%%

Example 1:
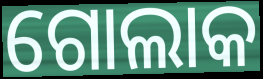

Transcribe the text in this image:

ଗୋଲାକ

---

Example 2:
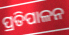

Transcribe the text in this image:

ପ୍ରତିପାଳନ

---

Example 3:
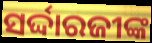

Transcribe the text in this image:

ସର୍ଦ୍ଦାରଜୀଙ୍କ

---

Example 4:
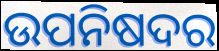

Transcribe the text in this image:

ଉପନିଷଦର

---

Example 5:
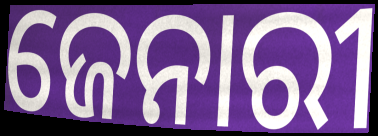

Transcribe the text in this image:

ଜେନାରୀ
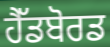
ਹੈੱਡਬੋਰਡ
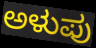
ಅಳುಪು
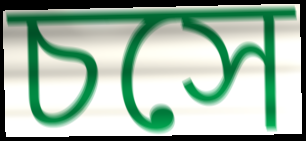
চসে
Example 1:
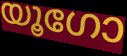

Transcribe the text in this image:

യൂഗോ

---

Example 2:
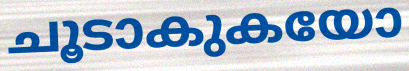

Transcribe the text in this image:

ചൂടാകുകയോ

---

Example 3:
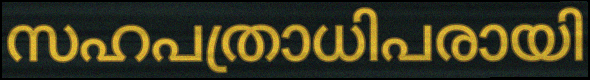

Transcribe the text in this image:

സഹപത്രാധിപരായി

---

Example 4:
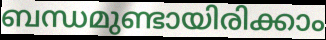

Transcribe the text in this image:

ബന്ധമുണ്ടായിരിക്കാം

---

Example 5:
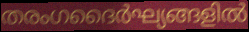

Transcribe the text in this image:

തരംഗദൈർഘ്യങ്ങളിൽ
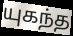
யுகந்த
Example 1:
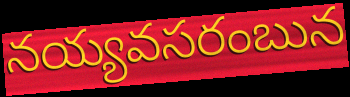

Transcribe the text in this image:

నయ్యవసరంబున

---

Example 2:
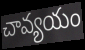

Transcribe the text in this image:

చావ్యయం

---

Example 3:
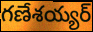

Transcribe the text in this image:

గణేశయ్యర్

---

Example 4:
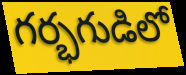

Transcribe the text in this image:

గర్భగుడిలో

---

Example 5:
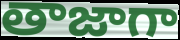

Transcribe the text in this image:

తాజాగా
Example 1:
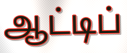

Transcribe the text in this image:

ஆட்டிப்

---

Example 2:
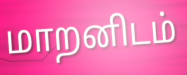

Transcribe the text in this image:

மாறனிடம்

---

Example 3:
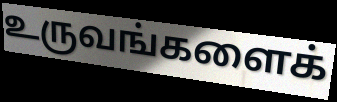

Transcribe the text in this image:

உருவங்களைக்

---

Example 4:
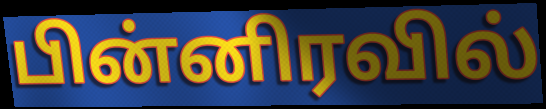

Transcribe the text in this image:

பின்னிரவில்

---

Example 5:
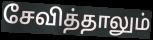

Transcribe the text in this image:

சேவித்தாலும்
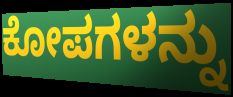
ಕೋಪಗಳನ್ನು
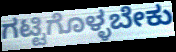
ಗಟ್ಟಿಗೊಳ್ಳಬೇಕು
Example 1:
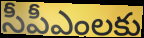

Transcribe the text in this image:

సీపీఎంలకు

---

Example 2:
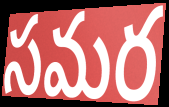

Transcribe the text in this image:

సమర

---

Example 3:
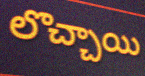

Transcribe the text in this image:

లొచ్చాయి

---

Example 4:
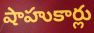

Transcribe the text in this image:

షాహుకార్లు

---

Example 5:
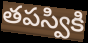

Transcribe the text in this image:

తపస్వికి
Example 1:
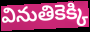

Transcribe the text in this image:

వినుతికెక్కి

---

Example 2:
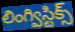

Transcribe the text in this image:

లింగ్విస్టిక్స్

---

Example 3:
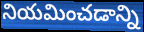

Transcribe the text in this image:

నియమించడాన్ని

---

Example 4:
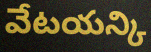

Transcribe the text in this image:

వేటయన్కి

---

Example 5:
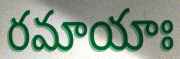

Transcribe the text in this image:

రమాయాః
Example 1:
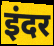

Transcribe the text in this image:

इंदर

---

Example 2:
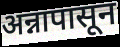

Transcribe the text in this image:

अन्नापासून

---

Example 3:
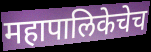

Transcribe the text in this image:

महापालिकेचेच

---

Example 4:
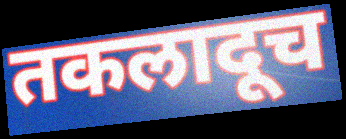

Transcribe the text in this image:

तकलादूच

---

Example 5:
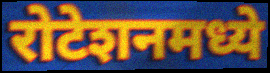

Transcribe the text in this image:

%%

Required work — Copy every record exactly; no pictures.

Exercise output —
Example 1:

Transcribe the text in this image:

ଗୋଲାକ

---

Example 2:

Transcribe the text in this image:

ପ୍ରତିପାଳନ

---

Example 3:

Transcribe the text in this image:

ସର୍ଦ୍ଦାରଜୀଙ୍କ

---

Example 4:

Transcribe the text in this image:

ଉପନିଷଦର

---

Example 5:

Transcribe the text in this image:

ଜେନାରୀ
ਹੈੱਡਬੋਰਡ
ಅಳುಪು
চসে
Example 1:

Transcribe the text in this image:

യൂഗോ

---

Example 2:

Transcribe the text in this image:

ചൂടാകുകയോ

---

Example 3:

Transcribe the text in this image:

സഹപത്രാധിപരായി

---

Example 4:

Transcribe the text in this image:

ബന്ധമുണ്ടായിരിക്കാം

---

Example 5:

Transcribe the text in this image:

തരംഗദൈർഘ്യങ്ങളിൽ
யுகந்த
Example 1:

Transcribe the text in this image:

నయ్యవసరంబున

---

Example 2:

Transcribe the text in this image:

చావ్యయం

---

Example 3:

Transcribe the text in this image:

గణేశయ్యర్

---

Example 4:

Transcribe the text in this image:

గర్భగుడిలో

---

Example 5:

Transcribe the text in this image:

తాజాగా
Example 1:

Transcribe the text in this image:

ஆட்டிப்

---

Example 2:

Transcribe the text in this image:

மாறனிடம்

---

Example 3:

Transcribe the text in this image:

உருவங்களைக்

---

Example 4:

Transcribe the text in this image:

பின்னிரவில்

---

Example 5:

Transcribe the text in this image:

சேவித்தாலும்
ಕೋಪಗಳನ್ನು
ಗಟ್ಟಿಗೊಳ್ಳಬೇಕು
Example 1:

Transcribe the text in this image:

సీపీఎంలకు

---

Example 2:

Transcribe the text in this image:

సమర

---

Example 3:

Transcribe the text in this image:

లొచ్చాయి

---

Example 4:

Transcribe the text in this image:

షాహుకార్లు

---

Example 5:

Transcribe the text in this image:

తపస్వికి
Example 1:

Transcribe the text in this image:

వినుతికెక్కి

---

Example 2:

Transcribe the text in this image:

లింగ్విస్టిక్స్

---

Example 3:

Transcribe the text in this image:

నియమించడాన్ని

---

Example 4:

Transcribe the text in this image:

వేటయన్కి

---

Example 5:

Transcribe the text in this image:

రమాయాః
Example 1:

Transcribe the text in this image:

इंदर

---

Example 2:

Transcribe the text in this image:

अन्नापासून

---

Example 3:

Transcribe the text in this image:

महापालिकेचेच

---

Example 4:

Transcribe the text in this image:

तकलादूच

---

Example 5:

Transcribe the text in this image:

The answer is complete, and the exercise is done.